PROBLEMS TO SOLVE:
1. Using the report on Ardova's Q3-21 results, answer these:
(a) What was the average Brent price in Q3-21?
(b) By what percentage did revenue grow quarter on quarter?
(c) What was the last target price the report gave?
2. List the flagship businesses that the report on Ardova's Q3-21 results names as having revenue increases, with each one's year-on-year growth.
3. Rewrite the part of the report on Ardova's Q3-21 results that begins with "Gross margin (-313bps)" and ends after "and 0.3%, respectively.", putting "operating costs" in place of "operating expenses".

DOCUMENT SEGMENT section start

November 1, 2021/Cordros Report

ARDOVA published Q3-21 results after market close on Friday (October 29), reporting a Loss Per Share of NGN0.41 (vs EPS of NGN0.67 in Q3-20) on higher costs and weaker margins. On an annualized basis, the company’s 9M-21 EPS is 11.2% below 2020FY EPS of NGN1.42 and trailing our 2021E EPS forecast of NGN2.41 by 90.8%.
Revenue (+6.2% y/y) was higher in Q3-21, stemming from substantial increases in its flagship businesses – Fuels (+16.4% y/y), Lubricants and greases (+66.2% y/y), Solar system (+75.7% y/y) and LPG & cylinder sales (+330.4% y/y). The outturn reflects the improved demand in the economy and higher product prices (Average PMS price: NGN165.22/litre in Q3-21 vs NGN151.15/litre in Q3-20; Average DPK price: NGN410.58/litre in Q3-21 vs NGN343.35/litre in Q3-20; Average AGO price: NGN253.22/litre in Q3-21 vs NGN222.00/litre in Q3-20); Average LPG price: NGN450.30/kg in Q3-21 vs NGN395.01/kg in Q3-20).
On a q/q basis, revenue grew by 10.2%, supported by growth in the fuels (+12.5% q/q) and lubricants and greases (+10.9% q/q) segments.
Gross margin (-313bps) declined to 5.7% in the quarter, owing to faster growth in the cost of sales (+24.9% y/y) relative to revenue (+6.2% y/y). We attribute the increased costs to the uptick in crude oil prices (Average Brent price: USD73.23/bbl in Q3-21 vs USD43.34/bbl in Q3-20). Accordingly, ARDOVA’s cost-to-sales margin increased by 313bps y/y to 94.3% (Q3-20: 91.2%).
Stemming from the lower gross margin and a 13.2% y/y increase in operating expenses, EBITDA (-476bps) and EBIT (-464bps) margins came lower at 1.0% and 0.3%, respectively.
Net finance costs increased by 6.3% y/y, primarily due to a whopping 77.0% y/y increase in finance costs. The higher cost of debt is attributable to increased debts from overdrafts and other short-term borrowings.
Overall, the company recorded a loss before tax of NGN673.61 million (vs PBT of NGN1.25 billion in Q3-20). Following a tax credit of NGN132.36 billion, the company recorded a loss after tax of NGN541.25 million (vs PAT of NGN875.38 million in Q3-20).
Comment: ARDOVA’s Q3-21 performance lends credence to our view in our Q2-21 first glance report that the company may have lost some of the market share gained in 2020FY, especially in the PMS product line. Against the preceding, the reinstatement of the PMS price cap and expected cost pressures following the resilience in crude oil prices, we are concerned that the company may not deliver positive earnings in Q4-21. Therefore, we expect a negative reaction to the results. Our last communicated TP was NGN23.25, which implies a potential upside of 59.2%. Our estimates are under review.

DOCUMENT SEGMENT section end
STUDY MATERIAL section start

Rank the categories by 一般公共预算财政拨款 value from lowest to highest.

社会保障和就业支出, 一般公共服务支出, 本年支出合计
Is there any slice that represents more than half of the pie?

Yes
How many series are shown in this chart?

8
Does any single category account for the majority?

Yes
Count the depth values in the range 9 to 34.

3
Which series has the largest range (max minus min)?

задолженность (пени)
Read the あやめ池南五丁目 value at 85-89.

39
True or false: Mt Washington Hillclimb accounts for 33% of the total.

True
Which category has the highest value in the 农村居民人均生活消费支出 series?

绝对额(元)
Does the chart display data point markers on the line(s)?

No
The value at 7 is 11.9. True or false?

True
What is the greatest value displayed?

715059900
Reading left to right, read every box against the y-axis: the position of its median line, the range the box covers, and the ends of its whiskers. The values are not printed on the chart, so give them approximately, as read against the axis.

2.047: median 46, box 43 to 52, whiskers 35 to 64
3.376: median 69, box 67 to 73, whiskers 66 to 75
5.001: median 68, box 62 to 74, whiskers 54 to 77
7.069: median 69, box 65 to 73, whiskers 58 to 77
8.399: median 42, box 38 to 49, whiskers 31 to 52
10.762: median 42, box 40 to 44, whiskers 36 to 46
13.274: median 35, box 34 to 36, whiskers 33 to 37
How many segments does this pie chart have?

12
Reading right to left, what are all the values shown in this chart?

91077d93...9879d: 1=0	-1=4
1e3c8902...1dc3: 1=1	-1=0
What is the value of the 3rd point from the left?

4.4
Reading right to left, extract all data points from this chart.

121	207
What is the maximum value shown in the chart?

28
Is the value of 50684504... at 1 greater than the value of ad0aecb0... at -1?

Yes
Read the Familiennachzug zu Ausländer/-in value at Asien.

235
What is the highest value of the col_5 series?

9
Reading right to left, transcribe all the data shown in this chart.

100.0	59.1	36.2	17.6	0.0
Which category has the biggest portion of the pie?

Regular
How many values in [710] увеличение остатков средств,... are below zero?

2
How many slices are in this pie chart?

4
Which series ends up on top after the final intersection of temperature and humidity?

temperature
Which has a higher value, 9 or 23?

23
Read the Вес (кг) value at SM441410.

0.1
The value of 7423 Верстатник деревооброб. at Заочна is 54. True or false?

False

STUDY MATERIAL section end

SOLUTIONS TO THE PROBLEMS:
1.
(a) USD73.23/bbl
(b) 10.2%
(c) NGN23.25

2.
- Fuels: +16.4% y/y
- Lubricants and greases: +66.2% y/y
- Solar system: +75.7% y/y
- LPG & cylinder sales: +330.4% y/y

3.
Gross margin (-313bps) declined to 5.7% in the quarter, owing to faster growth in the cost of sales (+24.9% y/y) relative to revenue (+6.2% y/y). We attribute the increased costs to the uptick in crude oil prices (Average Brent price: USD73.23/bbl in Q3-21 vs USD43.34/bbl in Q3-20). Accordingly, ARDOVA’s cost-to-sales margin increased by 313bps y/y to 94.3% (Q3-20: 91.2%).
Stemming from the lower gross margin and a 13.2% y/y increase in operating costs, EBITDA (-476bps) and EBIT (-464bps) margins came lower at 1.0% and 0.3%, respectively.